--- Start SOURCE RECORDS ---

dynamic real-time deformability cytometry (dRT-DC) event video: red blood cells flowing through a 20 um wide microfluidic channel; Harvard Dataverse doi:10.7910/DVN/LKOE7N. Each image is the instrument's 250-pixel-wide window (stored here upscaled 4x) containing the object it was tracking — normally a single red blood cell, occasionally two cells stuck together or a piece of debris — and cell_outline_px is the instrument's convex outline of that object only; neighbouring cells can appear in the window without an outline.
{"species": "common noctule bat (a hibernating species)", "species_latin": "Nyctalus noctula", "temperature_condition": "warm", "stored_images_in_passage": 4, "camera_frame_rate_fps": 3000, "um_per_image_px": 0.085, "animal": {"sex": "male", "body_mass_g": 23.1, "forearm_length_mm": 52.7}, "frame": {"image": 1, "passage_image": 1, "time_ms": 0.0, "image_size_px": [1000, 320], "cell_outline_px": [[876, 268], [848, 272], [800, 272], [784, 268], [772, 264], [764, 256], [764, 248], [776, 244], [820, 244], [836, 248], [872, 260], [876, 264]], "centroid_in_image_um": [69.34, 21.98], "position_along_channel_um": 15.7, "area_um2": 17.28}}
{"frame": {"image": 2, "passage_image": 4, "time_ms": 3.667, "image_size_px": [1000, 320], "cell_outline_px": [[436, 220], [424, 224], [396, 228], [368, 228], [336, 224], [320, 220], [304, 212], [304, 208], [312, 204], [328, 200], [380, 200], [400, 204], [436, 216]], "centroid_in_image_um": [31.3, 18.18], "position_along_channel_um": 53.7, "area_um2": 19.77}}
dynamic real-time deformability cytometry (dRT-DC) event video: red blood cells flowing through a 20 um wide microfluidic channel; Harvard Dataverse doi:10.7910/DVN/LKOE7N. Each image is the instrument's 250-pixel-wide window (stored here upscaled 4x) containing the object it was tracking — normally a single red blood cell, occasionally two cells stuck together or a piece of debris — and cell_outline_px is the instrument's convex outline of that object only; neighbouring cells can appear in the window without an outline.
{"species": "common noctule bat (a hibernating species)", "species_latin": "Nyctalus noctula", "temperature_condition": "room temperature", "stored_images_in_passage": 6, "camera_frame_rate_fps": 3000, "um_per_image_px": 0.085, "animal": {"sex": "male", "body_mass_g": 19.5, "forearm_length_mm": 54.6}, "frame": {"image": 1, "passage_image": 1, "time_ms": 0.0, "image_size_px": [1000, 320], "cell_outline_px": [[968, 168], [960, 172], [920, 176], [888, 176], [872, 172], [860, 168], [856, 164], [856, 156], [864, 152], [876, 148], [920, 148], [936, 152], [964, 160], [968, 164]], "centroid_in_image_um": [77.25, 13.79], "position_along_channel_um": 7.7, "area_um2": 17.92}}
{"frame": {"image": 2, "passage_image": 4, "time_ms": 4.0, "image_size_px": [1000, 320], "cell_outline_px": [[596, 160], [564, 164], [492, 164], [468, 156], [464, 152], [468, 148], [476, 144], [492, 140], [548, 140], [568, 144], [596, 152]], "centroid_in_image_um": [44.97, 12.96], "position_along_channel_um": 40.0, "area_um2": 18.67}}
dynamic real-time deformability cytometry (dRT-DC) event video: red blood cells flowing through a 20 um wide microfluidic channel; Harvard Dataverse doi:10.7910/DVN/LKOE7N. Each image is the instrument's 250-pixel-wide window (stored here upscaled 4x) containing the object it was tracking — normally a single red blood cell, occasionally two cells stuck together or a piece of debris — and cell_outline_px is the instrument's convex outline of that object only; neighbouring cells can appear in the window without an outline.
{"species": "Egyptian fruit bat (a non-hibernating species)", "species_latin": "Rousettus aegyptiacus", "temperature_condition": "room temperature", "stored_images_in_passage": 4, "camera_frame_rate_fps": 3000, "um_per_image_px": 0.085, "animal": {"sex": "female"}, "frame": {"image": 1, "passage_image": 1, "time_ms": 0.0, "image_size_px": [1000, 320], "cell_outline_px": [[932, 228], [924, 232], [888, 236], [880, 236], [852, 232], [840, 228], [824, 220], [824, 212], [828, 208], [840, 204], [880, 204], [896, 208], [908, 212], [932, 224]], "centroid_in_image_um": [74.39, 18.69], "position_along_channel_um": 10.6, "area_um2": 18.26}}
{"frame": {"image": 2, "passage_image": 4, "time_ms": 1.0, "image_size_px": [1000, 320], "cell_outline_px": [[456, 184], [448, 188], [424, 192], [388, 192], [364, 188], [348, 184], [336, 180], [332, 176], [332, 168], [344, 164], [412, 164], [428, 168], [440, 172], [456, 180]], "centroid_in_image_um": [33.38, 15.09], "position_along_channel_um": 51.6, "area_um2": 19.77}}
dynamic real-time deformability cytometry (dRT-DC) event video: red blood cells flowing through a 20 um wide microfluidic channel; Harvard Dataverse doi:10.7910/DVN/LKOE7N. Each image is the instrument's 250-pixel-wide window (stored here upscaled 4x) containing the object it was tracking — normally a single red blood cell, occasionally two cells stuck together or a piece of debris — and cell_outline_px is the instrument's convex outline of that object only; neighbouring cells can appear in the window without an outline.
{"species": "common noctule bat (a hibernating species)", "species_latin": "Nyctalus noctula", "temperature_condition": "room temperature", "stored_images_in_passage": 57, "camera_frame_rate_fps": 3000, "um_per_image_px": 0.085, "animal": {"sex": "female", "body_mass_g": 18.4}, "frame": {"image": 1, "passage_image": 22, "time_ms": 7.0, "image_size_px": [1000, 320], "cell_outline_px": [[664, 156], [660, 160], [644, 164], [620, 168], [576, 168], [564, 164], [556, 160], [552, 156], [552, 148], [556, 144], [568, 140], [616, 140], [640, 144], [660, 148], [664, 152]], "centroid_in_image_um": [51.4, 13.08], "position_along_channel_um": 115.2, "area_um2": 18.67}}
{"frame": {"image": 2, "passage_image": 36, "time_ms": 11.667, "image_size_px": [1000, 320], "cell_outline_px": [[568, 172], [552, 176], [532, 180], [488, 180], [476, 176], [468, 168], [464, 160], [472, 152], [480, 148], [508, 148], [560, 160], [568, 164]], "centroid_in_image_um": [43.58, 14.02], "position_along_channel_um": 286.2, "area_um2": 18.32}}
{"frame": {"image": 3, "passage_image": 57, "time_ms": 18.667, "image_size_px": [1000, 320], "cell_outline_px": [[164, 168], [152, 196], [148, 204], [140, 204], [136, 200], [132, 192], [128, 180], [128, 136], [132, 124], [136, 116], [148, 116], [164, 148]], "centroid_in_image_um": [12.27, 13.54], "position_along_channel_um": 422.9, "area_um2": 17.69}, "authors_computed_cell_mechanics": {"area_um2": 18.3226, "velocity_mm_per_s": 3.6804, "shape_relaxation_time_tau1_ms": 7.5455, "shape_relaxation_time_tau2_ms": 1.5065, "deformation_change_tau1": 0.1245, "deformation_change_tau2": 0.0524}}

--- End SOURCE RECORDS ---

### JOB
Write out the whole listing exactly.

### ANSWER FOR THIS EXERCISE
dynamic real-time deformability cytometry (dRT-DC) event video: red blood cells flowing through a 20 um wide microfluidic channel; Harvard Dataverse doi:10.7910/DVN/LKOE7N. Each image is the instrument's 250-pixel-wide window (stored here upscaled 4x) containing the object it was tracking — normally a single red blood cell, occasionally two cells stuck together or a piece of debris — and cell_outline_px is the instrument's convex outline of that object only; neighbouring cells can appear in the window without an outline.
{"species": "common noctule bat (a hibernating species)", "species_latin": "Nyctalus noctula", "temperature_condition": "warm", "stored_images_in_passage": 4, "camera_frame_rate_fps": 3000, "um_per_image_px": 0.085, "animal": {"sex": "male", "body_mass_g": 23.1, "forearm_length_mm": 52.7}, "frame": {"image": 1, "passage_image": 1, "time_ms": 0.0, "image_size_px": [1000, 320], "cell_outline_px": [[876, 268], [848, 272], [800, 272], [784, 268], [772, 264], [764, 256], [764, 248], [776, 244], [820, 244], [836, 248], [872, 260], [876, 264]], "centroid_in_image_um": [69.34, 21.98], "position_along_channel_um": 15.7, "area_um2": 17.28}}
{"frame": {"image": 2, "passage_image": 4, "time_ms": 3.667, "image_size_px": [1000, 320], "cell_outline_px": [[436, 220], [424, 224], [396, 228], [368, 228], [336, 224], [320, 220], [304, 212], [304, 208], [312, 204], [328, 200], [380, 200], [400, 204], [436, 216]], "centroid_in_image_um": [31.3, 18.18], "position_along_channel_um": 53.7, "area_um2": 19.77}}
dynamic real-time deformability cytometry (dRT-DC) event video: red blood cells flowing through a 20 um wide microfluidic channel; Harvard Dataverse doi:10.7910/DVN/LKOE7N. Each image is the instrument's 250-pixel-wide window (stored here upscaled 4x) containing the object it was tracking — normally a single red blood cell, occasionally two cells stuck together or a piece of debris — and cell_outline_px is the instrument's convex outline of that object only; neighbouring cells can appear in the window without an outline.
{"species": "common noctule bat (a hibernating species)", "species_latin": "Nyctalus noctula", "temperature_condition": "room temperature", "stored_images_in_passage": 6, "camera_frame_rate_fps": 3000, "um_per_image_px": 0.085, "animal": {"sex": "male", "body_mass_g": 19.5, "forearm_length_mm": 54.6}, "frame": {"image": 1, "passage_image": 1, "time_ms": 0.0, "image_size_px": [1000, 320], "cell_outline_px": [[968, 168], [960, 172], [920, 176], [888, 176], [872, 172], [860, 168], [856, 164], [856, 156], [864, 152], [876, 148], [920, 148], [936, 152], [964, 160], [968, 164]], "centroid_in_image_um": [77.25, 13.79], "position_along_channel_um": 7.7, "area_um2": 17.92}}
{"frame": {"image": 2, "passage_image": 4, "time_ms": 4.0, "image_size_px": [1000, 320], "cell_outline_px": [[596, 160], [564, 164], [492, 164], [468, 156], [464, 152], [468, 148], [476, 144], [492, 140], [548, 140], [568, 144], [596, 152]], "centroid_in_image_um": [44.97, 12.96], "position_along_channel_um": 40.0, "area_um2": 18.67}}
dynamic real-time deformability cytometry (dRT-DC) event video: red blood cells flowing through a 20 um wide microfluidic channel; Harvard Dataverse doi:10.7910/DVN/LKOE7N. Each image is the instrument's 250-pixel-wide window (stored here upscaled 4x) containing the object it was tracking — normally a single red blood cell, occasionally two cells stuck together or a piece of debris — and cell_outline_px is the instrument's convex outline of that object only; neighbouring cells can appear in the window without an outline.
{"species": "Egyptian fruit bat (a non-hibernating species)", "species_latin": "Rousettus aegyptiacus", "temperature_condition": "room temperature", "stored_images_in_passage": 4, "camera_frame_rate_fps": 3000, "um_per_image_px": 0.085, "animal": {"sex": "female"}, "frame": {"image": 1, "passage_image": 1, "time_ms": 0.0, "image_size_px": [1000, 320], "cell_outline_px": [[932, 228], [924, 232], [888, 236], [880, 236], [852, 232], [840, 228], [824, 220], [824, 212], [828, 208], [840, 204], [880, 204], [896, 208], [908, 212], [932, 224]], "centroid_in_image_um": [74.39, 18.69], "position_along_channel_um": 10.6, "area_um2": 18.26}}
{"frame": {"image": 2, "passage_image": 4, "time_ms": 1.0, "image_size_px": [1000, 320], "cell_outline_px": [[456, 184], [448, 188], [424, 192], [388, 192], [364, 188], [348, 184], [336, 180], [332, 176], [332, 168], [344, 164], [412, 164], [428, 168], [440, 172], [456, 180]], "centroid_in_image_um": [33.38, 15.09], "position_along_channel_um": 51.6, "area_um2": 19.77}}
dynamic real-time deformability cytometry (dRT-DC) event video: red blood cells flowing through a 20 um wide microfluidic channel; Harvard Dataverse doi:10.7910/DVN/LKOE7N. Each image is the instrument's 250-pixel-wide window (stored here upscaled 4x) containing the object it was tracking — normally a single red blood cell, occasionally two cells stuck together or a piece of debris — and cell_outline_px is the instrument's convex outline of that object only; neighbouring cells can appear in the window without an outline.
{"species": "common noctule bat (a hibernating species)", "species_latin": "Nyctalus noctula", "temperature_condition": "room temperature", "stored_images_in_passage": 57, "camera_frame_rate_fps": 3000, "um_per_image_px": 0.085, "animal": {"sex": "female", "body_mass_g": 18.4}, "frame": {"image": 1, "passage_image": 22, "time_ms": 7.0, "image_size_px": [1000, 320], "cell_outline_px": [[664, 156], [660, 160], [644, 164], [620, 168], [576, 168], [564, 164], [556, 160], [552, 156], [552, 148], [556, 144], [568, 140], [616, 140], [640, 144], [660, 148], [664, 152]], "centroid_in_image_um": [51.4, 13.08], "position_along_channel_um": 115.2, "area_um2": 18.67}}
{"frame": {"image": 2, "passage_image": 36, "time_ms": 11.667, "image_size_px": [1000, 320], "cell_outline_px": [[568, 172], [552, 176], [532, 180], [488, 180], [476, 176], [468, 168], [464, 160], [472, 152], [480, 148], [508, 148], [560, 160], [568, 164]], "centroid_in_image_um": [43.58, 14.02], "position_along_channel_um": 286.2, "area_um2": 18.32}}
{"frame": {"image": 3, "passage_image": 57, "time_ms": 18.667, "image_size_px": [1000, 320], "cell_outline_px": [[164, 168], [152, 196], [148, 204], [140, 204], [136, 200], [132, 192], [128, 180], [128, 136], [132, 124], [136, 116], [148, 116], [164, 148]], "centroid_in_image_um": [12.27, 13.54], "position_along_channel_um": 422.9, "area_um2": 17.69}, "authors_computed_cell_mechanics": {"area_um2": 18.3226, "velocity_mm_per_s": 3.6804, "shape_relaxation_time_tau1_ms": 7.5455, "shape_relaxation_time_tau2_ms": 1.5065, "deformation_change_tau1": 0.1245, "deformation_change_tau2": 0.0524}}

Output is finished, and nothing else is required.